By Khalida Sarwari
Ever since he can remember, Conor Messer has found himself drawn to the peripheries of his comfort zone. Raised in inner-city Denver, it wasn’t unusual for him to cross paths with people who didn’t look anything like him in his neighborhood, at church and at school.
Years later, as a student at Northeastern, Messer was more deliberate about leaving his comfort zone. In his third year, he moved to Spain for six weeks to study the history of Islam and Catholic pilgrimage.
When that ended, he hopped over to Kiel, Germany, to design implants for the treatment of fractures and joint replacements at a medical device company called Stryker Corporation.
He found new challenges in Jordan, a country that in almost every way was different from everything he’d known. He couldn’t speak Arabic, didn’t recognize the food, and found certain ideas about authority, family, and religion foreign. It was perfect. He stayed for five months to volunteer with a Christian organization that provided clothes and meals to Iraqi and Syrian refugees and taught them English.
And then he returned to Boston, took up Arabic language lessons, and formed a student group on campus called Bridging the Divide, which aims to break down misconceptions between Muslims and Christians and give followers of both faiths a space to learn more about each other. All the while he continued to pursue his interest in engineering and robotics.
“I think all of those experiences together definitely brought in my understanding and my perspective and really allowed me think about diverse issues, both from an engineering perspective as well as from a more philosophical or spiritual perspective,” Messer said in an interview a few days after he graduated from Northeastern earlier this month. “And just being exposed to Middle Eastern cultures, and Jordan, really unearthed an interest in the region.”
Messer was among 10 Northeastern students who received Fulbright Scholarships this year. The scholarship is a prestigious award that provides grants for research projects or English teaching assistant programs. Past winners have included former United States Rep. Gabrielle Giffords, author Jonathan Franzen, and soprano Renee Fleming.
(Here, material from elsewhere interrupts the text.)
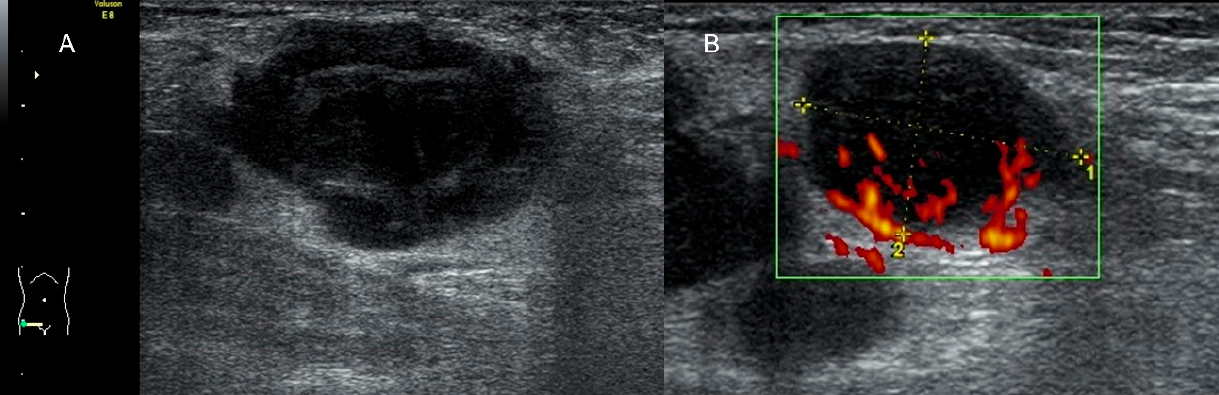
Figure 23. Soft-tissue ultrasound demonstrates an irregular hypoechoic nodule ( A ) in which power Doppler demonstrates abundant penetrating vascularization ( B ). Both Figures 22 and 23 depict lymphoma. Lymphocele is a collection of lymphatic liquid inside a thick, fibrous, non-epithelial wall and with no vascularization, arising from the retroperitoneum to the pelvic or abdom- inal cavity. Ultrasound shows lymphocele as an oval, round, or hourglass-shaped, and uni- or multilocular tumor with a thick wall. The contained fluid may be anechoic, low- level, ground-glass, hemorrhagic, or mixed echogenicity. It may present with intraluminal septations or debris (Figure 24) [29].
“It was incredible,” he said about learning that he’d won the award. “It was Senior Week and I was running errands. I was between meetings with some different mentors downtown and saw the email and was just overjoyed.”
The Fulbright will allow Messer to step out of his comfort zone once more. Armed with a degree in bioengineering, he plans to return to the Middle East this fall. This time, he will head to Abu Dhabi, where he will spend a year at the Khalifa University Center for Autonomous Robotic Systems to develop robotic technology that uses compliant materials to perform minimally invasive cardiac surgery.
The advantage of soft robots, he said, is that they are compliant enough to travel through an artery, yet precise enough to apply a suture to the atrioventricular valve during cardiac surgery.
“With the Fulbright grant, I will be developing fabrication strategies for just such a device in the United Arab Emirates while also exploring the specific needs and values of the Middle Eastern region,” he said.